Animals I Have Killed
The Comstock Review, 2019
By Lauren K. Carlson, former writing workshop participant
Animals I Have Killed is both feral and domestic. With lines stark, vulnerable, or even rapturous, Lauren K. Carlson has composed a solid and mature debut reminding readers that childhood is the first wilderness we explore, a wilderness of fluorescent salmon eggs, goat funerals, floundering beehives, daughter-song, Easter-chocolate binges and many kinds of hunger. The chapbook creates a world where the Holy Spirit is ‘dark, moving, water,’ where even through any flaw has grace, ‘it’s hard not to be Judas-minded.’ Like her grandfather’s tollekniv, these poems ‘strike deep’ to find the heart wood at, in this case, an illumination of spirit.
Sweetclover
Lost Horse Press, 2019
By Shann Ray, former workshop participant
The poems in Sweetclover detail love, wilderness, fracture, and fusion. They speak of wildflowers, the slant of a collarbone, the flight feathers of predatory birds, and the eye of winter. American Book Award–winner Shann Ray’s affinity for Montana landscapes and the intimate heart of the beloved challenges the age of enragement with delight in those we are graced to know. Sweetclover honors marriage through individual and collective interpretations of the body in movement, silent, vocal, ethereal, muscular, transcendent.

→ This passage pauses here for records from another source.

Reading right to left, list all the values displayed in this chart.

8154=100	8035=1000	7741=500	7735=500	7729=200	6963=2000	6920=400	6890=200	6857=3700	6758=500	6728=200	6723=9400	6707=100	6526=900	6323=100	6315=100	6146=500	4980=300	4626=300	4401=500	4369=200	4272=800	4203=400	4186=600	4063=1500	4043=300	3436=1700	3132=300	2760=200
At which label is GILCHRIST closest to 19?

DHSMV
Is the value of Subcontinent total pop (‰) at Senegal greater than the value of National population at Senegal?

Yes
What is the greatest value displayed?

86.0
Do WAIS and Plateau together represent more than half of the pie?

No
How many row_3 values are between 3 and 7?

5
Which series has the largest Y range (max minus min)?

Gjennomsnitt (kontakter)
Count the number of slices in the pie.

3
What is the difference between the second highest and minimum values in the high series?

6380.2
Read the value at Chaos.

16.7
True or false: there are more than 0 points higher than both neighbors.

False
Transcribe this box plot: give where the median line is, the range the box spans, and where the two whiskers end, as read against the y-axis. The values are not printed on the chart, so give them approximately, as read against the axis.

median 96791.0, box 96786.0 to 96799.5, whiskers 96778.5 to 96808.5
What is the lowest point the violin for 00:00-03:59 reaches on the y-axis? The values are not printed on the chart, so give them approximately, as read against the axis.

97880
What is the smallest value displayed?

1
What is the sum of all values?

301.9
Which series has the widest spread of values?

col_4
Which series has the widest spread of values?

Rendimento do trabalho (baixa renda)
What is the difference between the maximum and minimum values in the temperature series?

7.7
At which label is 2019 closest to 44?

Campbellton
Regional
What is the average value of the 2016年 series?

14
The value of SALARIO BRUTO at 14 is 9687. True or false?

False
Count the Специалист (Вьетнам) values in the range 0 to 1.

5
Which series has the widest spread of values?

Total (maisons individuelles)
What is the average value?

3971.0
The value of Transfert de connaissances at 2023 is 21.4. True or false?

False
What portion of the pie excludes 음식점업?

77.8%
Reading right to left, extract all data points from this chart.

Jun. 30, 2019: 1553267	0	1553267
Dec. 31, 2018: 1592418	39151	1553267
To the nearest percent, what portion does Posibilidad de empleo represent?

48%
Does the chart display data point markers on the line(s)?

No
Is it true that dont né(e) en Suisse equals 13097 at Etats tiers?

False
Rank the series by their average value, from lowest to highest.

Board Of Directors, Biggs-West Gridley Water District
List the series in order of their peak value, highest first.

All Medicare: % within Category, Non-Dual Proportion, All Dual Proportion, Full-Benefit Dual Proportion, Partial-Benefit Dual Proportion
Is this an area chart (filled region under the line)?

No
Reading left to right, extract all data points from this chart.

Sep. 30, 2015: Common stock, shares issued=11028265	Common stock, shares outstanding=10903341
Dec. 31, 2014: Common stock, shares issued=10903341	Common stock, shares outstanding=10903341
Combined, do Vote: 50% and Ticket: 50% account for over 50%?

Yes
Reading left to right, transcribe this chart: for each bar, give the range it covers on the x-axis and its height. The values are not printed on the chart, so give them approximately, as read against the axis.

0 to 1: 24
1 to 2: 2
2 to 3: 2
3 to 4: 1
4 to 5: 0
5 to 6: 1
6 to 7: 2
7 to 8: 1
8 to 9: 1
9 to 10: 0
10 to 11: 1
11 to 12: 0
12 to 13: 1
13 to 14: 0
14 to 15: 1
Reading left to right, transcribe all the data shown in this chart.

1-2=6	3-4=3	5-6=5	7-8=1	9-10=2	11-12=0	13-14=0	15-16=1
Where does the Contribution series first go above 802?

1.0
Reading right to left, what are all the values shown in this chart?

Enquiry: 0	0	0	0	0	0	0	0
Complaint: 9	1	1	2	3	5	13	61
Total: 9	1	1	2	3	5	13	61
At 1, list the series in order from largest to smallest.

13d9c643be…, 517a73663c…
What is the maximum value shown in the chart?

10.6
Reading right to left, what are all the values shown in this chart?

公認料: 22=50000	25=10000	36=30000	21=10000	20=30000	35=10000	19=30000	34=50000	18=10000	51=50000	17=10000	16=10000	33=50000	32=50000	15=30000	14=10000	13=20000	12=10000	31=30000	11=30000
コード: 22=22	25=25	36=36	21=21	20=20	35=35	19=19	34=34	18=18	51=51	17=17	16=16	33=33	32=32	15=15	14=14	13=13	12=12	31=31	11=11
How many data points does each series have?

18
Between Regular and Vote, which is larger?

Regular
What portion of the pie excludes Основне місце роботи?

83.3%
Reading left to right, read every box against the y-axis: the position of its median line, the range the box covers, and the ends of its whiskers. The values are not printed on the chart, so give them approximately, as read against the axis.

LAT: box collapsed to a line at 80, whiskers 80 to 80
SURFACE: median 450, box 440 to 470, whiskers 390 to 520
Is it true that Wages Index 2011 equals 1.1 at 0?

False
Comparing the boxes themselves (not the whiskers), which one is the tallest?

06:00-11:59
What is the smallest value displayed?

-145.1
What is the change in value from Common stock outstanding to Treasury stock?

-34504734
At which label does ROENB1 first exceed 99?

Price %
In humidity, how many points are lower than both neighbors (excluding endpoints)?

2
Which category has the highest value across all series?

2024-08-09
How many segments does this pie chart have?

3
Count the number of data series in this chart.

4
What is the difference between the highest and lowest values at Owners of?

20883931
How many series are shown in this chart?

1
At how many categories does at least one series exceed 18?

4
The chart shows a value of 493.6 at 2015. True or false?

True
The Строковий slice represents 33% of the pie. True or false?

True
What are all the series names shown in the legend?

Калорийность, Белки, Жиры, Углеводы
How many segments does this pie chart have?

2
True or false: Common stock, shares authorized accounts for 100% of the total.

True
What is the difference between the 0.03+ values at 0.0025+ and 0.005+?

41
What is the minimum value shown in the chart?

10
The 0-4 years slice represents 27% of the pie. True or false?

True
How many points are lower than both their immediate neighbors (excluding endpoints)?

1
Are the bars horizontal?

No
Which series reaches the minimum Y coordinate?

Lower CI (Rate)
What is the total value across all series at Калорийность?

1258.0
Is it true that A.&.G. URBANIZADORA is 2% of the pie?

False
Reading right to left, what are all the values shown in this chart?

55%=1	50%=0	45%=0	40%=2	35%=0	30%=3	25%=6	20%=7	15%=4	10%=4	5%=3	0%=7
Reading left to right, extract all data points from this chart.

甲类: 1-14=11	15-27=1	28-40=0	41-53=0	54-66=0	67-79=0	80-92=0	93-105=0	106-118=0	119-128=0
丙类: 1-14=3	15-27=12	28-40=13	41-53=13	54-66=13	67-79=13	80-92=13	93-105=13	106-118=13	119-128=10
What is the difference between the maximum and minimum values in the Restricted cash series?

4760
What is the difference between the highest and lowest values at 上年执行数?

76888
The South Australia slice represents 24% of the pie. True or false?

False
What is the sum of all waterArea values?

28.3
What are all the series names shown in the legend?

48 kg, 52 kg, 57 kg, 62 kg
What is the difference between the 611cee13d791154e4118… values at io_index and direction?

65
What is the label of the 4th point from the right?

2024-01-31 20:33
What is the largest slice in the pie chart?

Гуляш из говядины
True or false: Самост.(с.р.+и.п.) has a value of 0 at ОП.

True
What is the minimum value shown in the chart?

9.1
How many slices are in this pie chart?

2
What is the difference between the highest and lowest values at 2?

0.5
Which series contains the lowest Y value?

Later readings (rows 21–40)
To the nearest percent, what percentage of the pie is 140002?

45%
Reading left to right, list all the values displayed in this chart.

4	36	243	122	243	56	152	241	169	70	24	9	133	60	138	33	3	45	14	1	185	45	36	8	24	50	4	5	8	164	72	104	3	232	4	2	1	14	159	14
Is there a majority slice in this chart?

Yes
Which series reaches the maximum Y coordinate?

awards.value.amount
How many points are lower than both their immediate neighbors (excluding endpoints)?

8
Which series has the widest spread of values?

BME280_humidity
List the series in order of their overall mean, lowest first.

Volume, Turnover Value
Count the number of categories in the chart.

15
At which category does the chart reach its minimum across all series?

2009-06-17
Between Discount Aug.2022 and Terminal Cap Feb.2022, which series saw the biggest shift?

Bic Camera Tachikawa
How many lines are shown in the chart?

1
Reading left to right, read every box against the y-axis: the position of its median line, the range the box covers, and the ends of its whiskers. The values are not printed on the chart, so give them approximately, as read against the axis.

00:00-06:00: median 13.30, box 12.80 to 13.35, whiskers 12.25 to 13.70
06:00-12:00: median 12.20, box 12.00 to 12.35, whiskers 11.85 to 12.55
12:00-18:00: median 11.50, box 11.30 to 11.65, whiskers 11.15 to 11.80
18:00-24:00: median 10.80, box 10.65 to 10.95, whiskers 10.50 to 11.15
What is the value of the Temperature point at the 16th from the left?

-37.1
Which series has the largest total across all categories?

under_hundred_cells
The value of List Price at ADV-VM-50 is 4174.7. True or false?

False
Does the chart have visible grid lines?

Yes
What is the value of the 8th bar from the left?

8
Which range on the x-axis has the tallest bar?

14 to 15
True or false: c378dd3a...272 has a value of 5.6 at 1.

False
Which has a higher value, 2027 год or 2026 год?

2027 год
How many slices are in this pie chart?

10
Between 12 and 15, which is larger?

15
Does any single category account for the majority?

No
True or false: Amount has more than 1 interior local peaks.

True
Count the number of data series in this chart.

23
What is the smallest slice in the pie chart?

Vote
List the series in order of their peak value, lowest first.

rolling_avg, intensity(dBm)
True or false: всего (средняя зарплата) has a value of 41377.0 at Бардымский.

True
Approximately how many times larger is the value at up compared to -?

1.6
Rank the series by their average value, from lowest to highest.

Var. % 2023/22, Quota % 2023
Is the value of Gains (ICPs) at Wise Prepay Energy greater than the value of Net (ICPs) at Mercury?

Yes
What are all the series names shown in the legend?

Sweetclover posits the marriage bed beyond nihilism, where God speaks and lovers believe in absorbing the shadow, and finding their way to new life.
Dreaming of Stones
Paraclete Press, 2019
By Christine Valters Paintner, former workshop participant
Dreaming of Stones is the first collection of poems by author Christine Valters Paintner, which draws upon her time living in Ireland these last few years. The poems are informed by the stories told by the landscape and by the saints, as well as by other enduring things like time, love, and wildness. These are poems that can be read for personal solace and inspiration or shared in gatherings with other seeking souls. Christine wrote these poems out of a practice of lectio divina, or sacred reading of the world, inspired by her commitment to contemplative rhythms as a Benedictine oblate.